Selection -
Gun control may not stop crime, but statists have another reason to love it.

The latest ATF gun definition is now in effect. Last year, the DOJ, under the guidance of President Joe Biden and Attorney General Merrick Garland, went to work redefining the firearm in a campaign against what the left likes to call “ghost guns.” As usual, anti-gunners exaggerate both the percentage of these homemade weapons and the new regulation’s potential to save lives while downplaying the infringement upon the right to keep and bear arms safeguarded – albeit not nearly as effectively as it once was – by the Second Amendment.

ATF Gun Definition

The new ATF gun definition “makes it clear that parts kits that are readily convertible to functional weapons, or functional ‘frames’ or ‘receivers’ of weapons, are subject to the same regulations as traditional firearms,” according to a press release from the DOJ’s Office of Public Affairs. The regulation change was proposed and posted in the Federal Register in April but was subject to a 90-day open comment period before it could take effect.

Under the new rule, background checks will be required on all firearm kits containing even a partially manufactured frame or receiver with which one might “readily make a gun.” Any homemade firearm acquired by a licensed dealer must have a serial number added to it, and federal licensees must keep transaction records as long as they remain open, rather than just 20 years. According to the press release, the ATF received “approximately 45,240 reports of suspected PMFs [privately made firearms] recovered by law enforcement, including 692 homicide or attempted homicide investigations” from January 2016 to December 2021. Consider the implications of those numbers a moment: 45,240 firearms were “recovered” by police that are only suspected of being PMFs during that period, and just 692 of those were involved in homicide or attempted homicide investigations. There were more than 10,000 firearm homicides in 2016 alone, according to Statista, who gathers data from annual reports of the CDC and FBI.

Arguing With a Brick Wall

GettyImages-1408487688 ATF gun definition

(Photo by Kevin Dietsch/Getty Images)

The official DOJ announcement concluded with what had the feel of a boast: “[D]uring the 90-day open comment period, the ATF received more than 290,000 comments, the highest number of comments submitted to a proposed rule in the Justice Department’s history.” Following the link to the final rule and clicking on the comments tab revealed a whopping 249,295 comments, of which a mere 500 can be viewed. Two dozen were chosen at random from the 20 pages available, of which just two offered support for the new rule. The rest ran the gamut from polite requests and logical arguments against the change to insults and allegations of corruption, and from as brief as a single sentence to quite verbose. “Please do not follow with this proposal, it is an infringement on law abiding citizens,” one read. Another two said simply: “Shall not be infringed.”

But it was all for naught. The public commenting period is a mere formality of law; the statists in charge of the executive agency responsible for this novel interpretation of the Second Amendment are only required to accept and publish comments, not act on them. The true benefit of the 90-day wait is that it gives forewarning and a bit of time for people to make their purchases before it’s too late.

Right Solution, Wrong Problem?

Brief - Reproduce the passage of the article starting at "The latest ATF" and ending at "the Second Amendment.", swapping "anti-gunners" for "gun control advocates". Rely solely on the article.

Stored records -
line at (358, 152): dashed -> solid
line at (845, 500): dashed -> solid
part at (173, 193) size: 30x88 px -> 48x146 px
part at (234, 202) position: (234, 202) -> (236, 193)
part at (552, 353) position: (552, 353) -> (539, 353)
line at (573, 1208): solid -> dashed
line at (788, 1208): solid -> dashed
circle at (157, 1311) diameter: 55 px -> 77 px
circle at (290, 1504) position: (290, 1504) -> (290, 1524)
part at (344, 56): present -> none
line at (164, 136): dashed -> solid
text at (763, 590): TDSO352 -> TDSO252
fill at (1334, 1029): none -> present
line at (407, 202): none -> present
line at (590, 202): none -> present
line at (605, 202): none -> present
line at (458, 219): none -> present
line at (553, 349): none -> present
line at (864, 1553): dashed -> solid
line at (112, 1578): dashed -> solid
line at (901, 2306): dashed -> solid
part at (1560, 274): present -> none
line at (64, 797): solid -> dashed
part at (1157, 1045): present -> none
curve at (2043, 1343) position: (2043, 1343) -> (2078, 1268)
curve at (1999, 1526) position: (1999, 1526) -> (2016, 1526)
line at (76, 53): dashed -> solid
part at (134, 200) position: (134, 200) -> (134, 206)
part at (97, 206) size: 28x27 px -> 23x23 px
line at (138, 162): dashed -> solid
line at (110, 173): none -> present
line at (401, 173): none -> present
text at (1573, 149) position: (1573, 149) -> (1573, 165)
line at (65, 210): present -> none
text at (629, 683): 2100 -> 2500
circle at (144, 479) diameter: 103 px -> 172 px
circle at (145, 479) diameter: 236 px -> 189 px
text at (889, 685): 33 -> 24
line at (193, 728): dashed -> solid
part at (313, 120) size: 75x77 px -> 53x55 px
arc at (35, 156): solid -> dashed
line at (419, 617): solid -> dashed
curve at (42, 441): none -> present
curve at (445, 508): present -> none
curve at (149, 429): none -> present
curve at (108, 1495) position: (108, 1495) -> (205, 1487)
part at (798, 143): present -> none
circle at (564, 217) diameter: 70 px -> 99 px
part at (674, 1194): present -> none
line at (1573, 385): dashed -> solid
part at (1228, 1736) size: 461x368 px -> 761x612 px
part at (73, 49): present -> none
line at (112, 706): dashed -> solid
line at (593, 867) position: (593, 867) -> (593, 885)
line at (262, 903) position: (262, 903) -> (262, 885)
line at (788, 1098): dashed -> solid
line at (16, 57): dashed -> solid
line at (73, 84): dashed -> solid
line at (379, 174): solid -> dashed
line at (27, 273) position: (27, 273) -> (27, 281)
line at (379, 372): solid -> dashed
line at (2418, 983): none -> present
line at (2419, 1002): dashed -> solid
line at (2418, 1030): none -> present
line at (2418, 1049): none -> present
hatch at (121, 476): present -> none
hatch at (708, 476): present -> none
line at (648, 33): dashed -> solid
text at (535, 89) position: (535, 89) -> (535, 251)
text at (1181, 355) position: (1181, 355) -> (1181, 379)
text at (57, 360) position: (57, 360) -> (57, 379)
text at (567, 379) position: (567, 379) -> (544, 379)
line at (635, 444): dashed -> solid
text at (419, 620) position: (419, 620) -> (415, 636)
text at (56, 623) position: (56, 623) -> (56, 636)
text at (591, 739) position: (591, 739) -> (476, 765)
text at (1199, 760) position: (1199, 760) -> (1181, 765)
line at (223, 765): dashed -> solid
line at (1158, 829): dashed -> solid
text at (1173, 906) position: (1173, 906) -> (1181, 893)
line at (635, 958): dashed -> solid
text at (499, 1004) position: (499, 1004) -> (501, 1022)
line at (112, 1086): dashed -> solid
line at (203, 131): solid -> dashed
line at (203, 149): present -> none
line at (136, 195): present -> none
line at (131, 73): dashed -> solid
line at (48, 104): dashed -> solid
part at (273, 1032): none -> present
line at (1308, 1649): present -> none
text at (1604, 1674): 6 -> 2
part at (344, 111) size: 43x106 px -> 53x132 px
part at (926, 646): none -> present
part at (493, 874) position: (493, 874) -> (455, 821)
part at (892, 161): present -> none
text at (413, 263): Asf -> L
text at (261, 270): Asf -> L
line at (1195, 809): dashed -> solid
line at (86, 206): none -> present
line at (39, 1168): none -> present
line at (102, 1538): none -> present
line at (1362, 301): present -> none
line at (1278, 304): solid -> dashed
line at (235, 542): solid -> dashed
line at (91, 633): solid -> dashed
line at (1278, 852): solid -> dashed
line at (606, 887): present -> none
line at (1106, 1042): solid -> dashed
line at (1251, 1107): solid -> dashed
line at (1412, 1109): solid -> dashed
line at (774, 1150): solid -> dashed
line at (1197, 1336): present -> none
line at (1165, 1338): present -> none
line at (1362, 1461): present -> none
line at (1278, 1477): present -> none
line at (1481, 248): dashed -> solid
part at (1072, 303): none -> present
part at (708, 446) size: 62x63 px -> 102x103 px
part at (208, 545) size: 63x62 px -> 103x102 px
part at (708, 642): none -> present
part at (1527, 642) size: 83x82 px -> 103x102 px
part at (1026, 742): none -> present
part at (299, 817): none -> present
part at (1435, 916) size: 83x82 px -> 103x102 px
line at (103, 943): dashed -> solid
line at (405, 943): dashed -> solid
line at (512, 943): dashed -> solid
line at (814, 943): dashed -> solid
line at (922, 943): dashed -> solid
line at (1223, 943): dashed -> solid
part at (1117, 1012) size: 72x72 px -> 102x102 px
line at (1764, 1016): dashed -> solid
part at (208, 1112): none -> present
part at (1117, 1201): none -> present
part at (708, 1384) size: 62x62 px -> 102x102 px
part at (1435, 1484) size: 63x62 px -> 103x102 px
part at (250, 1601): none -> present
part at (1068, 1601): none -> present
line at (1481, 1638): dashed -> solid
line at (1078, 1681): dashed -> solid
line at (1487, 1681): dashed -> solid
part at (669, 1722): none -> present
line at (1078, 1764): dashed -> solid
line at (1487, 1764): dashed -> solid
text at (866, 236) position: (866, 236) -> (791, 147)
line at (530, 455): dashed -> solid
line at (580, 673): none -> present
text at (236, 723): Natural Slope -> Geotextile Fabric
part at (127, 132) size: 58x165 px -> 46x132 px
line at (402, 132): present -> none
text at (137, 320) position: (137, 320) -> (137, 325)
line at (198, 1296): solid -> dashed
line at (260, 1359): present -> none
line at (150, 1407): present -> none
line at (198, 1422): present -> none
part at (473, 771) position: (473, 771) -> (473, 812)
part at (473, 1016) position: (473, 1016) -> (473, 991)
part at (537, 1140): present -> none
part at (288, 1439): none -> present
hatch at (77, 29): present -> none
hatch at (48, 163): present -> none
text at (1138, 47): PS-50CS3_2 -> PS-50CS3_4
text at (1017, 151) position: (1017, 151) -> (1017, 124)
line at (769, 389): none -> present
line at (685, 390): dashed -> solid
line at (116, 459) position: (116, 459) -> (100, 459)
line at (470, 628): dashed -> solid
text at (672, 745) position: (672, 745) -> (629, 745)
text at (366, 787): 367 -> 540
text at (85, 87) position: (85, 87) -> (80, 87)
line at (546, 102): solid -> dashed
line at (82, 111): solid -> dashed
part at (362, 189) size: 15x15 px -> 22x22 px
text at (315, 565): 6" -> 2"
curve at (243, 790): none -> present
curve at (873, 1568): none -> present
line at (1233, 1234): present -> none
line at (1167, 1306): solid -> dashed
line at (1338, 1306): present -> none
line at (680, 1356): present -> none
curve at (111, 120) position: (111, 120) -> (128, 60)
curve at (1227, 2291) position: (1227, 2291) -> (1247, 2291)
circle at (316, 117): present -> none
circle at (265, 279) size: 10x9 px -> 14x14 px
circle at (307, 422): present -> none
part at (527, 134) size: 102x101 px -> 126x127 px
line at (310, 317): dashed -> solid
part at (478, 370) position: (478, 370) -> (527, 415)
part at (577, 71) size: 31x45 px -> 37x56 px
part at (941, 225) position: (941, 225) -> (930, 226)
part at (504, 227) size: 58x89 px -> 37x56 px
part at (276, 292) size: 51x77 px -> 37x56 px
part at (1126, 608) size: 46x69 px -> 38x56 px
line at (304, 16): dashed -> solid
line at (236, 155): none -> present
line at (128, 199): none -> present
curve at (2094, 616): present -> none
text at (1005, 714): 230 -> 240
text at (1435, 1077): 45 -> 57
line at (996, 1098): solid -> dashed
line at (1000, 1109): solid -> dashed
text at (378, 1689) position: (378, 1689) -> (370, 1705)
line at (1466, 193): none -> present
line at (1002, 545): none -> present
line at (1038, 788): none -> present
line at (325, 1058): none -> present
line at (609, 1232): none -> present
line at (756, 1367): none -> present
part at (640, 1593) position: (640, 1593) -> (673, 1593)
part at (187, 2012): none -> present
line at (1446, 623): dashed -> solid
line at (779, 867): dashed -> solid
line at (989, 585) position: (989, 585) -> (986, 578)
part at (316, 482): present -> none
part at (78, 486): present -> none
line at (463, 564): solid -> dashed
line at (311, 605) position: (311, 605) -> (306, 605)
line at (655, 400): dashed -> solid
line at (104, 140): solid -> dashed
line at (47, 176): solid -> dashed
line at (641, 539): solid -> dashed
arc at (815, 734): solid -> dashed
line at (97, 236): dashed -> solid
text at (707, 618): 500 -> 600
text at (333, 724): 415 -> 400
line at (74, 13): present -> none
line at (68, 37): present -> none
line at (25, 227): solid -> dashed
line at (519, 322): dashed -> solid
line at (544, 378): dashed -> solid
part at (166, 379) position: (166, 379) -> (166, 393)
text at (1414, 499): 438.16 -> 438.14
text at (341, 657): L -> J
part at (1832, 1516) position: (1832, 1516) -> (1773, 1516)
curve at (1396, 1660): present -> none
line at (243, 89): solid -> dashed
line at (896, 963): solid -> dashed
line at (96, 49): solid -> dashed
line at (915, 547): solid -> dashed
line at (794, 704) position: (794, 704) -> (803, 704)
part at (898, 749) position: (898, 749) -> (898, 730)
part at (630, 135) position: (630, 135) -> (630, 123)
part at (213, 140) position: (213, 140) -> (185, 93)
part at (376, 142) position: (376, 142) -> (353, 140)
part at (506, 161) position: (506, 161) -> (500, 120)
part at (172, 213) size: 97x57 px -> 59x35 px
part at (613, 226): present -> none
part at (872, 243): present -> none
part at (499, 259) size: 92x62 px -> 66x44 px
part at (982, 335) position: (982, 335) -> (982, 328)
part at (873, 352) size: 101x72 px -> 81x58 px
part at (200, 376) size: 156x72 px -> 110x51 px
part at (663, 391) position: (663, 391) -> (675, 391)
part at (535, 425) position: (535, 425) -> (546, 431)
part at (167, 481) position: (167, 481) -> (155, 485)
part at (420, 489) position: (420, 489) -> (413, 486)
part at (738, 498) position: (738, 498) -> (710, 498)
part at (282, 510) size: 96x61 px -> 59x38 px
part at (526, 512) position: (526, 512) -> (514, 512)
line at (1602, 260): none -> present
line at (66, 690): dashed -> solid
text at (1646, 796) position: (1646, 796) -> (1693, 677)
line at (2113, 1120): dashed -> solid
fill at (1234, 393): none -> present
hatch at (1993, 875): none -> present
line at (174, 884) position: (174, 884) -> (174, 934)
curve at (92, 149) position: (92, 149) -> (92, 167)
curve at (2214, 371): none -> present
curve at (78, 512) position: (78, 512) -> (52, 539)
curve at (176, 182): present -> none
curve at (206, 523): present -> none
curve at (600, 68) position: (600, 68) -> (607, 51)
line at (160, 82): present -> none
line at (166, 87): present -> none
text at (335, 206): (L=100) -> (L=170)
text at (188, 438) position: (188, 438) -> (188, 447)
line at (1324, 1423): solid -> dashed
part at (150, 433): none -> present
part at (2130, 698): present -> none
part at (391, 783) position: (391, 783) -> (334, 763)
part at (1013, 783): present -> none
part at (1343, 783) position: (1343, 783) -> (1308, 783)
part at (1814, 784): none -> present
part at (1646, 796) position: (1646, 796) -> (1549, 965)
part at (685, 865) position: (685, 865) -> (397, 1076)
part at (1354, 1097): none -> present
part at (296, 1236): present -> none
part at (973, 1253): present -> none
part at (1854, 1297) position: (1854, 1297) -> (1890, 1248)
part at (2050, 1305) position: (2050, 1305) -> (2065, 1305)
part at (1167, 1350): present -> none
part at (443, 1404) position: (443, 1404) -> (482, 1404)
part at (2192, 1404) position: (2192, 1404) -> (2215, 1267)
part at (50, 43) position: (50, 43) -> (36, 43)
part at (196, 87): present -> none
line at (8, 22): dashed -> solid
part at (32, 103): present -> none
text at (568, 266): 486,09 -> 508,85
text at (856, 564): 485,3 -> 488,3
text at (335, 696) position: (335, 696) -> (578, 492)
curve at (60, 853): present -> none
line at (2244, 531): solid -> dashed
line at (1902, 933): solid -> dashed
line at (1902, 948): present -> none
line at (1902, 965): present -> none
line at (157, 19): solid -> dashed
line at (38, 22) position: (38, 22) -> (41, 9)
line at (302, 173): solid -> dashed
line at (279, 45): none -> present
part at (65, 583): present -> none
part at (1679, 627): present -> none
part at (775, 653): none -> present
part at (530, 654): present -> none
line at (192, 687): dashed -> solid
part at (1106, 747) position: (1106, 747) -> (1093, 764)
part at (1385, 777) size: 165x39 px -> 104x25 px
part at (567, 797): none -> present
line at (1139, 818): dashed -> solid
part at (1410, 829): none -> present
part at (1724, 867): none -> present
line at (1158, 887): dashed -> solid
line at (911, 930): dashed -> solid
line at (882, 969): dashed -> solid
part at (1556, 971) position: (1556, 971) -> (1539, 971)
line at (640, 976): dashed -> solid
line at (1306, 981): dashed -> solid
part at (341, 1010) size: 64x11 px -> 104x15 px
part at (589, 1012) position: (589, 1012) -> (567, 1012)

Problem solution -
The latest ATF gun definition is now in effect. Last year, the DOJ, under the guidance of President Joe Biden and Attorney General Merrick Garland, went to work redefining the firearm in a campaign against what the left likes to call “ghost guns.” As usual, gun control advocates exaggerate both the percentage of these homemade weapons and the new regulation’s potential to save lives while downplaying the infringement upon the right to keep and bear arms safeguarded – albeit not nearly as effectively as it once was – by the Second Amendment.